LumieredelaVie May 8, 2023
catalinalacruz May 7, 2023
I wash wool sweaters in my Samsung washing machine all the time. Use a mesh bag, cold water, gentle cycle. They even go through the spin cycle briefly. To dry, lay sweater on a dry towel out of the sun, and shape gently to its original shape (which should also be done if hand washing a sweater). This saves money and avoids adding nasty dry cleaning chemicals to the environment. If you have a New York Times subscription, read their article on machine washing sweaters. ,
Linda K. May 7, 2023
Conmen sense on the laundry or read instructions
Terry May 7, 2023
My remedy for hairy blankets (and some rugs) is to put them in the dryer on "air-fluff". They tumble with no heat and the hair, dust and dander are sucked into the filter where they can simply be scooped out and tossed.
stabby June 19, 2023
Same! I also toss in a few wool dryer balls and/or a dryer sheet to reduce static cling.

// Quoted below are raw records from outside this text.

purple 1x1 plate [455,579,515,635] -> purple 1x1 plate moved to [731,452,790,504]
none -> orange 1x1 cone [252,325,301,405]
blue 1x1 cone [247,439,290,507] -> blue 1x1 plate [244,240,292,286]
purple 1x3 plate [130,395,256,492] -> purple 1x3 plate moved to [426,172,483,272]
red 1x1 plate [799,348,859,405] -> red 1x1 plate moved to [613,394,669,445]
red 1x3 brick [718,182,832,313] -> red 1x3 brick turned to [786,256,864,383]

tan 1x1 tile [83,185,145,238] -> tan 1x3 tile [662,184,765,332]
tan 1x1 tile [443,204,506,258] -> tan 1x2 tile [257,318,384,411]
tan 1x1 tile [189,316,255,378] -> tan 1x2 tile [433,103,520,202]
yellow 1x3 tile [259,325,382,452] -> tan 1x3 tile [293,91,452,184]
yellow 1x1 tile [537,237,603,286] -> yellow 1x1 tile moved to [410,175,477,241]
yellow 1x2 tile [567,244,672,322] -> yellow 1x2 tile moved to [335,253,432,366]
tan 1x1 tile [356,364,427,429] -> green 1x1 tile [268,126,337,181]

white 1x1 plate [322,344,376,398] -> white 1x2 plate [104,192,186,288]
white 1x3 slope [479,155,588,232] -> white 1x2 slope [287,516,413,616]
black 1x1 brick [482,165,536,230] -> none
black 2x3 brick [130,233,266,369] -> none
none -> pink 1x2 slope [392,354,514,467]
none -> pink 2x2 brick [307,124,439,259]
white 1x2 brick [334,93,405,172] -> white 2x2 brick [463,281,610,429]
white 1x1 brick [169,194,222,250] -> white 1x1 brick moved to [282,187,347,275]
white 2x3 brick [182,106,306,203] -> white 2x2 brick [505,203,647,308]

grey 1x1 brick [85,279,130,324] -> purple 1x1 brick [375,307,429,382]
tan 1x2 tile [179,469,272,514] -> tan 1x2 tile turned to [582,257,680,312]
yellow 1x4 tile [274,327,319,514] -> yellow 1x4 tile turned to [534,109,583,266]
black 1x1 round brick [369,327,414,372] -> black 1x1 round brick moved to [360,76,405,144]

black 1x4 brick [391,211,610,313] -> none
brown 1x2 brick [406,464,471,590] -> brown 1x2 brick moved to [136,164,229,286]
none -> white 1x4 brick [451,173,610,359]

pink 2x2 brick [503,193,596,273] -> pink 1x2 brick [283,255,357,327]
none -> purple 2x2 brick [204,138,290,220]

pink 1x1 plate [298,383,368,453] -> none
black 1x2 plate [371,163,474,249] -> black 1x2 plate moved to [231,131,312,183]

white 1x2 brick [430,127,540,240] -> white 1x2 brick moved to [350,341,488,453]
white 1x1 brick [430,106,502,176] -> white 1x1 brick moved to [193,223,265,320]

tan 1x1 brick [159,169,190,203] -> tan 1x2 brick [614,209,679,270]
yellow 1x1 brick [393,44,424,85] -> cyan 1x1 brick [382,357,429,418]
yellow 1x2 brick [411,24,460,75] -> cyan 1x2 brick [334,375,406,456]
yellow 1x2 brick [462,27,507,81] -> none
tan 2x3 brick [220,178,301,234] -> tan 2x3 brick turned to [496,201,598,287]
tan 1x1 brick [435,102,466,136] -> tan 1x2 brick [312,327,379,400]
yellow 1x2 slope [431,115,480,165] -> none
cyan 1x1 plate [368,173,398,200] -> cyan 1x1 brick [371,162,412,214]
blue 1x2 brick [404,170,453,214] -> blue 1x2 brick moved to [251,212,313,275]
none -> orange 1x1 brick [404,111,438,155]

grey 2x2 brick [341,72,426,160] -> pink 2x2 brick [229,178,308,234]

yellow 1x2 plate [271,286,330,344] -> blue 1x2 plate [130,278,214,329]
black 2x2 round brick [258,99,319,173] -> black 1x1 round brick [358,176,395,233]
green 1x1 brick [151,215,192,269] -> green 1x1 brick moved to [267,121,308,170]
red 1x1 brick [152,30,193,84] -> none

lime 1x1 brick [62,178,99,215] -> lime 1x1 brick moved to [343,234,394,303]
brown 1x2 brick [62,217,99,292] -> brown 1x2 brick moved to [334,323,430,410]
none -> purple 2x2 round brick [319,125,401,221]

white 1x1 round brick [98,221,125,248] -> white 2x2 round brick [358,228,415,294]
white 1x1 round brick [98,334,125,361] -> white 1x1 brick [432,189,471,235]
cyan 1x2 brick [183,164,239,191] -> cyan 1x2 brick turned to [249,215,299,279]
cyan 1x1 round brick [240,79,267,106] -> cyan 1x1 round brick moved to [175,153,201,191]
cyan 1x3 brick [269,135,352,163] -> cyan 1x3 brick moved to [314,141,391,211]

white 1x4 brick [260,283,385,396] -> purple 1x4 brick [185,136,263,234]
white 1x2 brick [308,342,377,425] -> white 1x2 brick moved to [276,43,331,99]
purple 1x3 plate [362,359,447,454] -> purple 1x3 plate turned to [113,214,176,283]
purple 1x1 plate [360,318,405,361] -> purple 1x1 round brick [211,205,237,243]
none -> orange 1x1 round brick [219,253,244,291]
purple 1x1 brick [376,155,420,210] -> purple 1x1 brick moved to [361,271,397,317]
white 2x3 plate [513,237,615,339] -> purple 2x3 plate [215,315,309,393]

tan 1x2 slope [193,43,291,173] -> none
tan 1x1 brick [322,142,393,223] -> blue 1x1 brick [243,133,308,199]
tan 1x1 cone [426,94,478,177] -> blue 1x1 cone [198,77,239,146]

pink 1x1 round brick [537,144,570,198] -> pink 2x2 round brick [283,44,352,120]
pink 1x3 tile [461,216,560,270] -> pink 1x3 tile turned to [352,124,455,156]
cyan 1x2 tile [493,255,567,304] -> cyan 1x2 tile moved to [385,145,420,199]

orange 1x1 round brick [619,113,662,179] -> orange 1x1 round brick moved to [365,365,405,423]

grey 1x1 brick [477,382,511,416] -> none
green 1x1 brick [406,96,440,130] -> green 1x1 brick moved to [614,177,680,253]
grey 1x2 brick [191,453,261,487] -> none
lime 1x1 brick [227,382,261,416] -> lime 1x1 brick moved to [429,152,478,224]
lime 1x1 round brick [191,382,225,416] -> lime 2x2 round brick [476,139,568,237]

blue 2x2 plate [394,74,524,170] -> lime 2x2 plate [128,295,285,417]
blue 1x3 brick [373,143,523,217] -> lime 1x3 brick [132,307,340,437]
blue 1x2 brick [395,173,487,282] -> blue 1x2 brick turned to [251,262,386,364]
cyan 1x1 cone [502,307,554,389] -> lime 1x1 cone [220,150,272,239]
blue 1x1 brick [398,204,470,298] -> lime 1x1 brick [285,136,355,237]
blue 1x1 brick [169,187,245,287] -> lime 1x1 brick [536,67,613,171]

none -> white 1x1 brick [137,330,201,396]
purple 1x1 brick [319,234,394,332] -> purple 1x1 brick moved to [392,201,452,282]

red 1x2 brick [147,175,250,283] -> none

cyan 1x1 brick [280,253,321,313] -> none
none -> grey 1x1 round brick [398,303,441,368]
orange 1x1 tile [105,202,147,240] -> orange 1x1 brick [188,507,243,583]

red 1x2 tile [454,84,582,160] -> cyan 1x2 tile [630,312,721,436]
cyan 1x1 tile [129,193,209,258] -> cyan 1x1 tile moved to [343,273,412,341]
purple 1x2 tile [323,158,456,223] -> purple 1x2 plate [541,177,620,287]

You can even get dryer balls specifically for removing pet hair, which have little bristles attached to catch the most stubborn & fine of pet hairs (I have four cats lol).
Cookie May 7, 2023
This is what you tell your kid when they get their first apartment. But Food52 readers??
pmack May 7, 2023
It's entirely possible there are kids getting their first apartment whose parents haven't prepared them to be responsible for themselves, and they can use this kind of advice. Maybe you could cut them some slack?
Cookie May 7, 2023
Yes, exactly what I was saying. Kids need this kind of advice. This is a site for readers looking for expertly curated, high quality home goods, and recipes aimed at persons seriously interested in cooking. There's some pretty great journalism to go with the recipes. Kids getting their first apartments aren't the audience here. No reason to take offense, I'm just remarking on the usual editorial content of Food52.
Jane E. May 8, 2023
I used to read the replies to the recipes, and there were plenty of comments/questions from people who didn’t know a thing about cooking. Food52 attracts people from all levels of experience and skill.
clarelou612 May 8, 2023
I started reading Food52 in my early twenties and have always found this kind of content helpful, as did many of my peers. Young people are most certainly part of the audience here, as are older adults who want to continue learning things like this. If you're not interested in the topic, don't read the article!
Lisa October 1, 2023
I was never told any of this as a kid. Some were common sense (which not all have) and some I learner's the hard way. Not everyone's parents actually parent.
pmack May 7, 2023
I always put my swimsuit in the washer, but I first put it in a mesh lingerie or sweater bag. That keeps it from stretching, but allows me to get the chlorine out of the swimsuit fabric. And I never put it in the dryer; it goes on the drying rack where it can air-dry.
Jane E. May 7, 2023
I am a hand knitter. There are some wool yarns, known as “superwash,” that can be machine washed and dried. The yarn is combed to remove the long fibers, leaving the soft, fluffy ones. (Long fibers are the ones that hook together and create felt fabric.) However, most commercially made sweaters are not superwash.